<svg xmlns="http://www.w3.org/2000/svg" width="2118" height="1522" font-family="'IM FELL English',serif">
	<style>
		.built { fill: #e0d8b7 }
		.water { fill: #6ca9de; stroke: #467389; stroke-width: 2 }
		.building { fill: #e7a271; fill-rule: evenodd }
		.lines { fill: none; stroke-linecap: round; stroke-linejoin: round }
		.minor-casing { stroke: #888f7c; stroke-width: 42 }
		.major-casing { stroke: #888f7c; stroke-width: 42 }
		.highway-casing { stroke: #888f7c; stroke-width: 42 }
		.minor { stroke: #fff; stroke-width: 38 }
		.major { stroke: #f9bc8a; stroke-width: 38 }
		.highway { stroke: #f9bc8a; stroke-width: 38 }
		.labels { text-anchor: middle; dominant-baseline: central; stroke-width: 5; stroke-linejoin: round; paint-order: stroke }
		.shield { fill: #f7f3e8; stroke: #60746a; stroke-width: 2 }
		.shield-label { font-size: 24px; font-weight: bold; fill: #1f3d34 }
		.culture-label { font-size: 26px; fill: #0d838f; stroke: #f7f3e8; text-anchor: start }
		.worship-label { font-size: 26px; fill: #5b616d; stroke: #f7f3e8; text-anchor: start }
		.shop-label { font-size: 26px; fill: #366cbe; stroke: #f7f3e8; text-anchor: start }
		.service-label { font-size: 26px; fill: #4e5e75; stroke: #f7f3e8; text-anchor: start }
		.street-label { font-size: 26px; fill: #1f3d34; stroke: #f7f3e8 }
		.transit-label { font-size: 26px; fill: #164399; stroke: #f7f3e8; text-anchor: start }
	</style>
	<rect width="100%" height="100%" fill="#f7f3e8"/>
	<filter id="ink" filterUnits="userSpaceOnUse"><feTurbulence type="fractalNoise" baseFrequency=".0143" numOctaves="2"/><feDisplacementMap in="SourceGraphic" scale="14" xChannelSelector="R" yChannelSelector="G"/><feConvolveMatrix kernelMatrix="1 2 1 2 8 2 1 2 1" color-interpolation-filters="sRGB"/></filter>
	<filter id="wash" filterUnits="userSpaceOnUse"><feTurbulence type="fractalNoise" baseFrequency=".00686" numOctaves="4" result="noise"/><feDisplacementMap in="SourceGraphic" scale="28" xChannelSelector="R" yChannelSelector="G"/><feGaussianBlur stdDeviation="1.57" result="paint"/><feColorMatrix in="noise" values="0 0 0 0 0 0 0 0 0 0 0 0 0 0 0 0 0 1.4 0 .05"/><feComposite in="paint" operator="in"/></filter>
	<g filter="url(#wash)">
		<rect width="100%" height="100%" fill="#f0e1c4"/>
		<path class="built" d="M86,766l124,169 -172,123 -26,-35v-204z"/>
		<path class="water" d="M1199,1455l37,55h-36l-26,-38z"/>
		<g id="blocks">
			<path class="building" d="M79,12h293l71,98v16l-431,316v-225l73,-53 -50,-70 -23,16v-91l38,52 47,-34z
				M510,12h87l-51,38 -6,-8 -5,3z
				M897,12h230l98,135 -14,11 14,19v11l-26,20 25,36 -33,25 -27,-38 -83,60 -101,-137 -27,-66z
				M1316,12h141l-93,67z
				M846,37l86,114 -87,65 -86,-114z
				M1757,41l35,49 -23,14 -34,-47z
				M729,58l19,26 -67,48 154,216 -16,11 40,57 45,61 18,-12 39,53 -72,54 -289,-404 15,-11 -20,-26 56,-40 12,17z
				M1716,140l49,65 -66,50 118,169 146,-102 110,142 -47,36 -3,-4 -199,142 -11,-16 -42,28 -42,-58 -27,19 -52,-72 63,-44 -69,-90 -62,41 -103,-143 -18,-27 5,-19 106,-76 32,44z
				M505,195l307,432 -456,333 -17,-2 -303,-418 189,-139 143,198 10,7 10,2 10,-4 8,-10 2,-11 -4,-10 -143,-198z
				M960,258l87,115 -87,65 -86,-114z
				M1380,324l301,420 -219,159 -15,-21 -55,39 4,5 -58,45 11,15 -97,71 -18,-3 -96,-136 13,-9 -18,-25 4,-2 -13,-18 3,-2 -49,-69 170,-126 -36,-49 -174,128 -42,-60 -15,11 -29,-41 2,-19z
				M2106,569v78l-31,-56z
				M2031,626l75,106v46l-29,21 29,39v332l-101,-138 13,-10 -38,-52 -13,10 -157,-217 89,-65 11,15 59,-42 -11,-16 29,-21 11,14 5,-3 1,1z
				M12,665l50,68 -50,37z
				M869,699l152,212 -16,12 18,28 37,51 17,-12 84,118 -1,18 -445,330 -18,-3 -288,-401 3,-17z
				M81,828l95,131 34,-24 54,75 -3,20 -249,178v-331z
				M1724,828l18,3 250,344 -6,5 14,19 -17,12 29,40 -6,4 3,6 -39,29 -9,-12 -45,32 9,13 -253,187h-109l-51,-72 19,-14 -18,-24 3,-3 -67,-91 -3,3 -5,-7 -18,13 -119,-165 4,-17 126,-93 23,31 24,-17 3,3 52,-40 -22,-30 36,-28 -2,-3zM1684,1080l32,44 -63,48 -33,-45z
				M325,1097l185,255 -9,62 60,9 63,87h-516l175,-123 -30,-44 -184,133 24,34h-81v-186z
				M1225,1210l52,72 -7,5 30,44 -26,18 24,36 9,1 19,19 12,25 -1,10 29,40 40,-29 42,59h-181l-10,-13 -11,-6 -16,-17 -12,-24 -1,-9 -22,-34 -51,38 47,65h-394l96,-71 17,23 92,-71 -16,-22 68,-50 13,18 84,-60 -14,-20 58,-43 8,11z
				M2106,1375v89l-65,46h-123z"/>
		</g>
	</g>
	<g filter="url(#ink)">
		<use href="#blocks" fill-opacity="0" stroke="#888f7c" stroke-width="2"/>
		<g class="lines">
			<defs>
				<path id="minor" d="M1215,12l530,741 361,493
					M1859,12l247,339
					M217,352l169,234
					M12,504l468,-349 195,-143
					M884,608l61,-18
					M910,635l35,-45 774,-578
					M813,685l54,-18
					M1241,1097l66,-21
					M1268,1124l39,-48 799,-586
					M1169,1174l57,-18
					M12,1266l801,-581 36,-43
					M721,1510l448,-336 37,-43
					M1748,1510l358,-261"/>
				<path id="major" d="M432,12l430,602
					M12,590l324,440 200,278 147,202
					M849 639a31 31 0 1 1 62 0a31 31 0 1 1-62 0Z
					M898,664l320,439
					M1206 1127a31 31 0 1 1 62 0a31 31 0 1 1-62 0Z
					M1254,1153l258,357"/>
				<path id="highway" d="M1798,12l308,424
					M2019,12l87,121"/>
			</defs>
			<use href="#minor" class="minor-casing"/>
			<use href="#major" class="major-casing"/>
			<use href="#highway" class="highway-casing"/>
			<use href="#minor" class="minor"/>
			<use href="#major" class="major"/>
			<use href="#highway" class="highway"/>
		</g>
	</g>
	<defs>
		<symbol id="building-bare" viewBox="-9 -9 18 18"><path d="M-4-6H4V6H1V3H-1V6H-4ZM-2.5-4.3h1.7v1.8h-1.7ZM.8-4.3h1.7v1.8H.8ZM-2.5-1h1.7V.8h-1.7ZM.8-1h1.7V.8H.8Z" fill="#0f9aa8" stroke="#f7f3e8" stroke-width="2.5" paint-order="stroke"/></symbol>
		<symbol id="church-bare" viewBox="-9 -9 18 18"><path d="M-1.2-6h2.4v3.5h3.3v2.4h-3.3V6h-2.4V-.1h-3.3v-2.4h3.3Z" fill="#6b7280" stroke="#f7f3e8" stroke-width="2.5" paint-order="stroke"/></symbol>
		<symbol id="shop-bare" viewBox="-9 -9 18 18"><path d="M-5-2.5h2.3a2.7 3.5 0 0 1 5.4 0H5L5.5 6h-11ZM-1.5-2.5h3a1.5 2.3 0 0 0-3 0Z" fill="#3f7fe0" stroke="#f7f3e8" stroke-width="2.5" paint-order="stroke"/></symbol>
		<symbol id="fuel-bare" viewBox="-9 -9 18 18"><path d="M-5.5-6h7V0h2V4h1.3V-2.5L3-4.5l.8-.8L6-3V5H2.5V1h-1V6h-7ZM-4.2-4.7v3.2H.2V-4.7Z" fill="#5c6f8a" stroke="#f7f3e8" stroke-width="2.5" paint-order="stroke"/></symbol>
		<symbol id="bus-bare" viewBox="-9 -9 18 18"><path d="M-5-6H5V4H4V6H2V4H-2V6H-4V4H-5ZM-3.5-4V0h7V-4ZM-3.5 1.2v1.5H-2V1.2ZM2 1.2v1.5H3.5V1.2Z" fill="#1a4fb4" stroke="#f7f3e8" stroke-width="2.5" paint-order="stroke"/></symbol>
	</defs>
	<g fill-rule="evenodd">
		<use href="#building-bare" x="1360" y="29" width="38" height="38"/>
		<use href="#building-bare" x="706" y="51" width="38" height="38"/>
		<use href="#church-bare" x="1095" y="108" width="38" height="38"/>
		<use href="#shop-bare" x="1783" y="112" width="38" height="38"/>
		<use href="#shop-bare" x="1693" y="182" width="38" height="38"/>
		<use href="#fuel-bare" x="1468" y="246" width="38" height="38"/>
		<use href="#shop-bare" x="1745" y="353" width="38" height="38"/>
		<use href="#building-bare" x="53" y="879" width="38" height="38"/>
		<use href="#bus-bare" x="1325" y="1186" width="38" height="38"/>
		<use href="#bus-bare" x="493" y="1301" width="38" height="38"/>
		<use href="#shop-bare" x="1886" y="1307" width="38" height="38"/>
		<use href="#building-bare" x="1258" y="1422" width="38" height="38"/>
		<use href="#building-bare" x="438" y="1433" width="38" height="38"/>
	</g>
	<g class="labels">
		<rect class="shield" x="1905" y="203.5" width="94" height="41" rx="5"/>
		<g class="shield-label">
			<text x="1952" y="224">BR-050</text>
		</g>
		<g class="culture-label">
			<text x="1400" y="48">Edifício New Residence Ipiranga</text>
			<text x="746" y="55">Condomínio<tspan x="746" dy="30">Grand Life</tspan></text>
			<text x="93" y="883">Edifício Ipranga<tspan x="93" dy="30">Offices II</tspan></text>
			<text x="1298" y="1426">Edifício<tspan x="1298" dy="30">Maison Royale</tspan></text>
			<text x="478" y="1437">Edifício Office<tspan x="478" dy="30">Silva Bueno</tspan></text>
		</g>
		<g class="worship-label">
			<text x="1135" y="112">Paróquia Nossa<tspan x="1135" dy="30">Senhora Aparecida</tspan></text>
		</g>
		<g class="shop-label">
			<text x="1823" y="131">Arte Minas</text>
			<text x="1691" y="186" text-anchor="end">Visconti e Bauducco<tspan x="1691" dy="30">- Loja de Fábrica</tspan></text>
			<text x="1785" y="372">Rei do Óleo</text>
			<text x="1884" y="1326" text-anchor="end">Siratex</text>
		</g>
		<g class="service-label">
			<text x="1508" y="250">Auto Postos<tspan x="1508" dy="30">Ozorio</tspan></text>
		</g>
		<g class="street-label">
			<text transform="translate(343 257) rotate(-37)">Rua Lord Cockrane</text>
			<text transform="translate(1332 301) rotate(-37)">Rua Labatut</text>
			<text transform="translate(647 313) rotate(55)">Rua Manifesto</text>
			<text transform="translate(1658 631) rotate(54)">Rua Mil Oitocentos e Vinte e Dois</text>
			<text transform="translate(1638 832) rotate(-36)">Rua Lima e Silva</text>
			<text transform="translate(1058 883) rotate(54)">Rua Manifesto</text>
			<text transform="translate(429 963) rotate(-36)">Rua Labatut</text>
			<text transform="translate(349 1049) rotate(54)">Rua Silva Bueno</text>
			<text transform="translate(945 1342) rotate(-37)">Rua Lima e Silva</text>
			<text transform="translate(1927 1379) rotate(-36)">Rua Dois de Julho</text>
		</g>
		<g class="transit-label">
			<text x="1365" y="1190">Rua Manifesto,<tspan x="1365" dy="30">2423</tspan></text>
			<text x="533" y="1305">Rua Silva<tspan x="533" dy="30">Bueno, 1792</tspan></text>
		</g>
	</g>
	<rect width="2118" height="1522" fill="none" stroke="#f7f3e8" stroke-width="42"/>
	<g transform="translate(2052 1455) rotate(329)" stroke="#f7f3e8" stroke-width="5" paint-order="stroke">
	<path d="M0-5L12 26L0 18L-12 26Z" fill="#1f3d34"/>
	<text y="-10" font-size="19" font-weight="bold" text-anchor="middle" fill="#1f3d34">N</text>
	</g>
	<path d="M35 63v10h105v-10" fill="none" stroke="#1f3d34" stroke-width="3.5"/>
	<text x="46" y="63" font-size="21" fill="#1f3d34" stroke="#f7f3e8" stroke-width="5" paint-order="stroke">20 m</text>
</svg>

Task brief:
Show the lines above with "round".

Written solution:
		.lines { fill: none; stroke-linecap: round; stroke-linejoin: round }
		.labels { text-anchor: middle; dominant-baseline: central; stroke-width: 5; stroke-linejoin: round; paint-order: stroke }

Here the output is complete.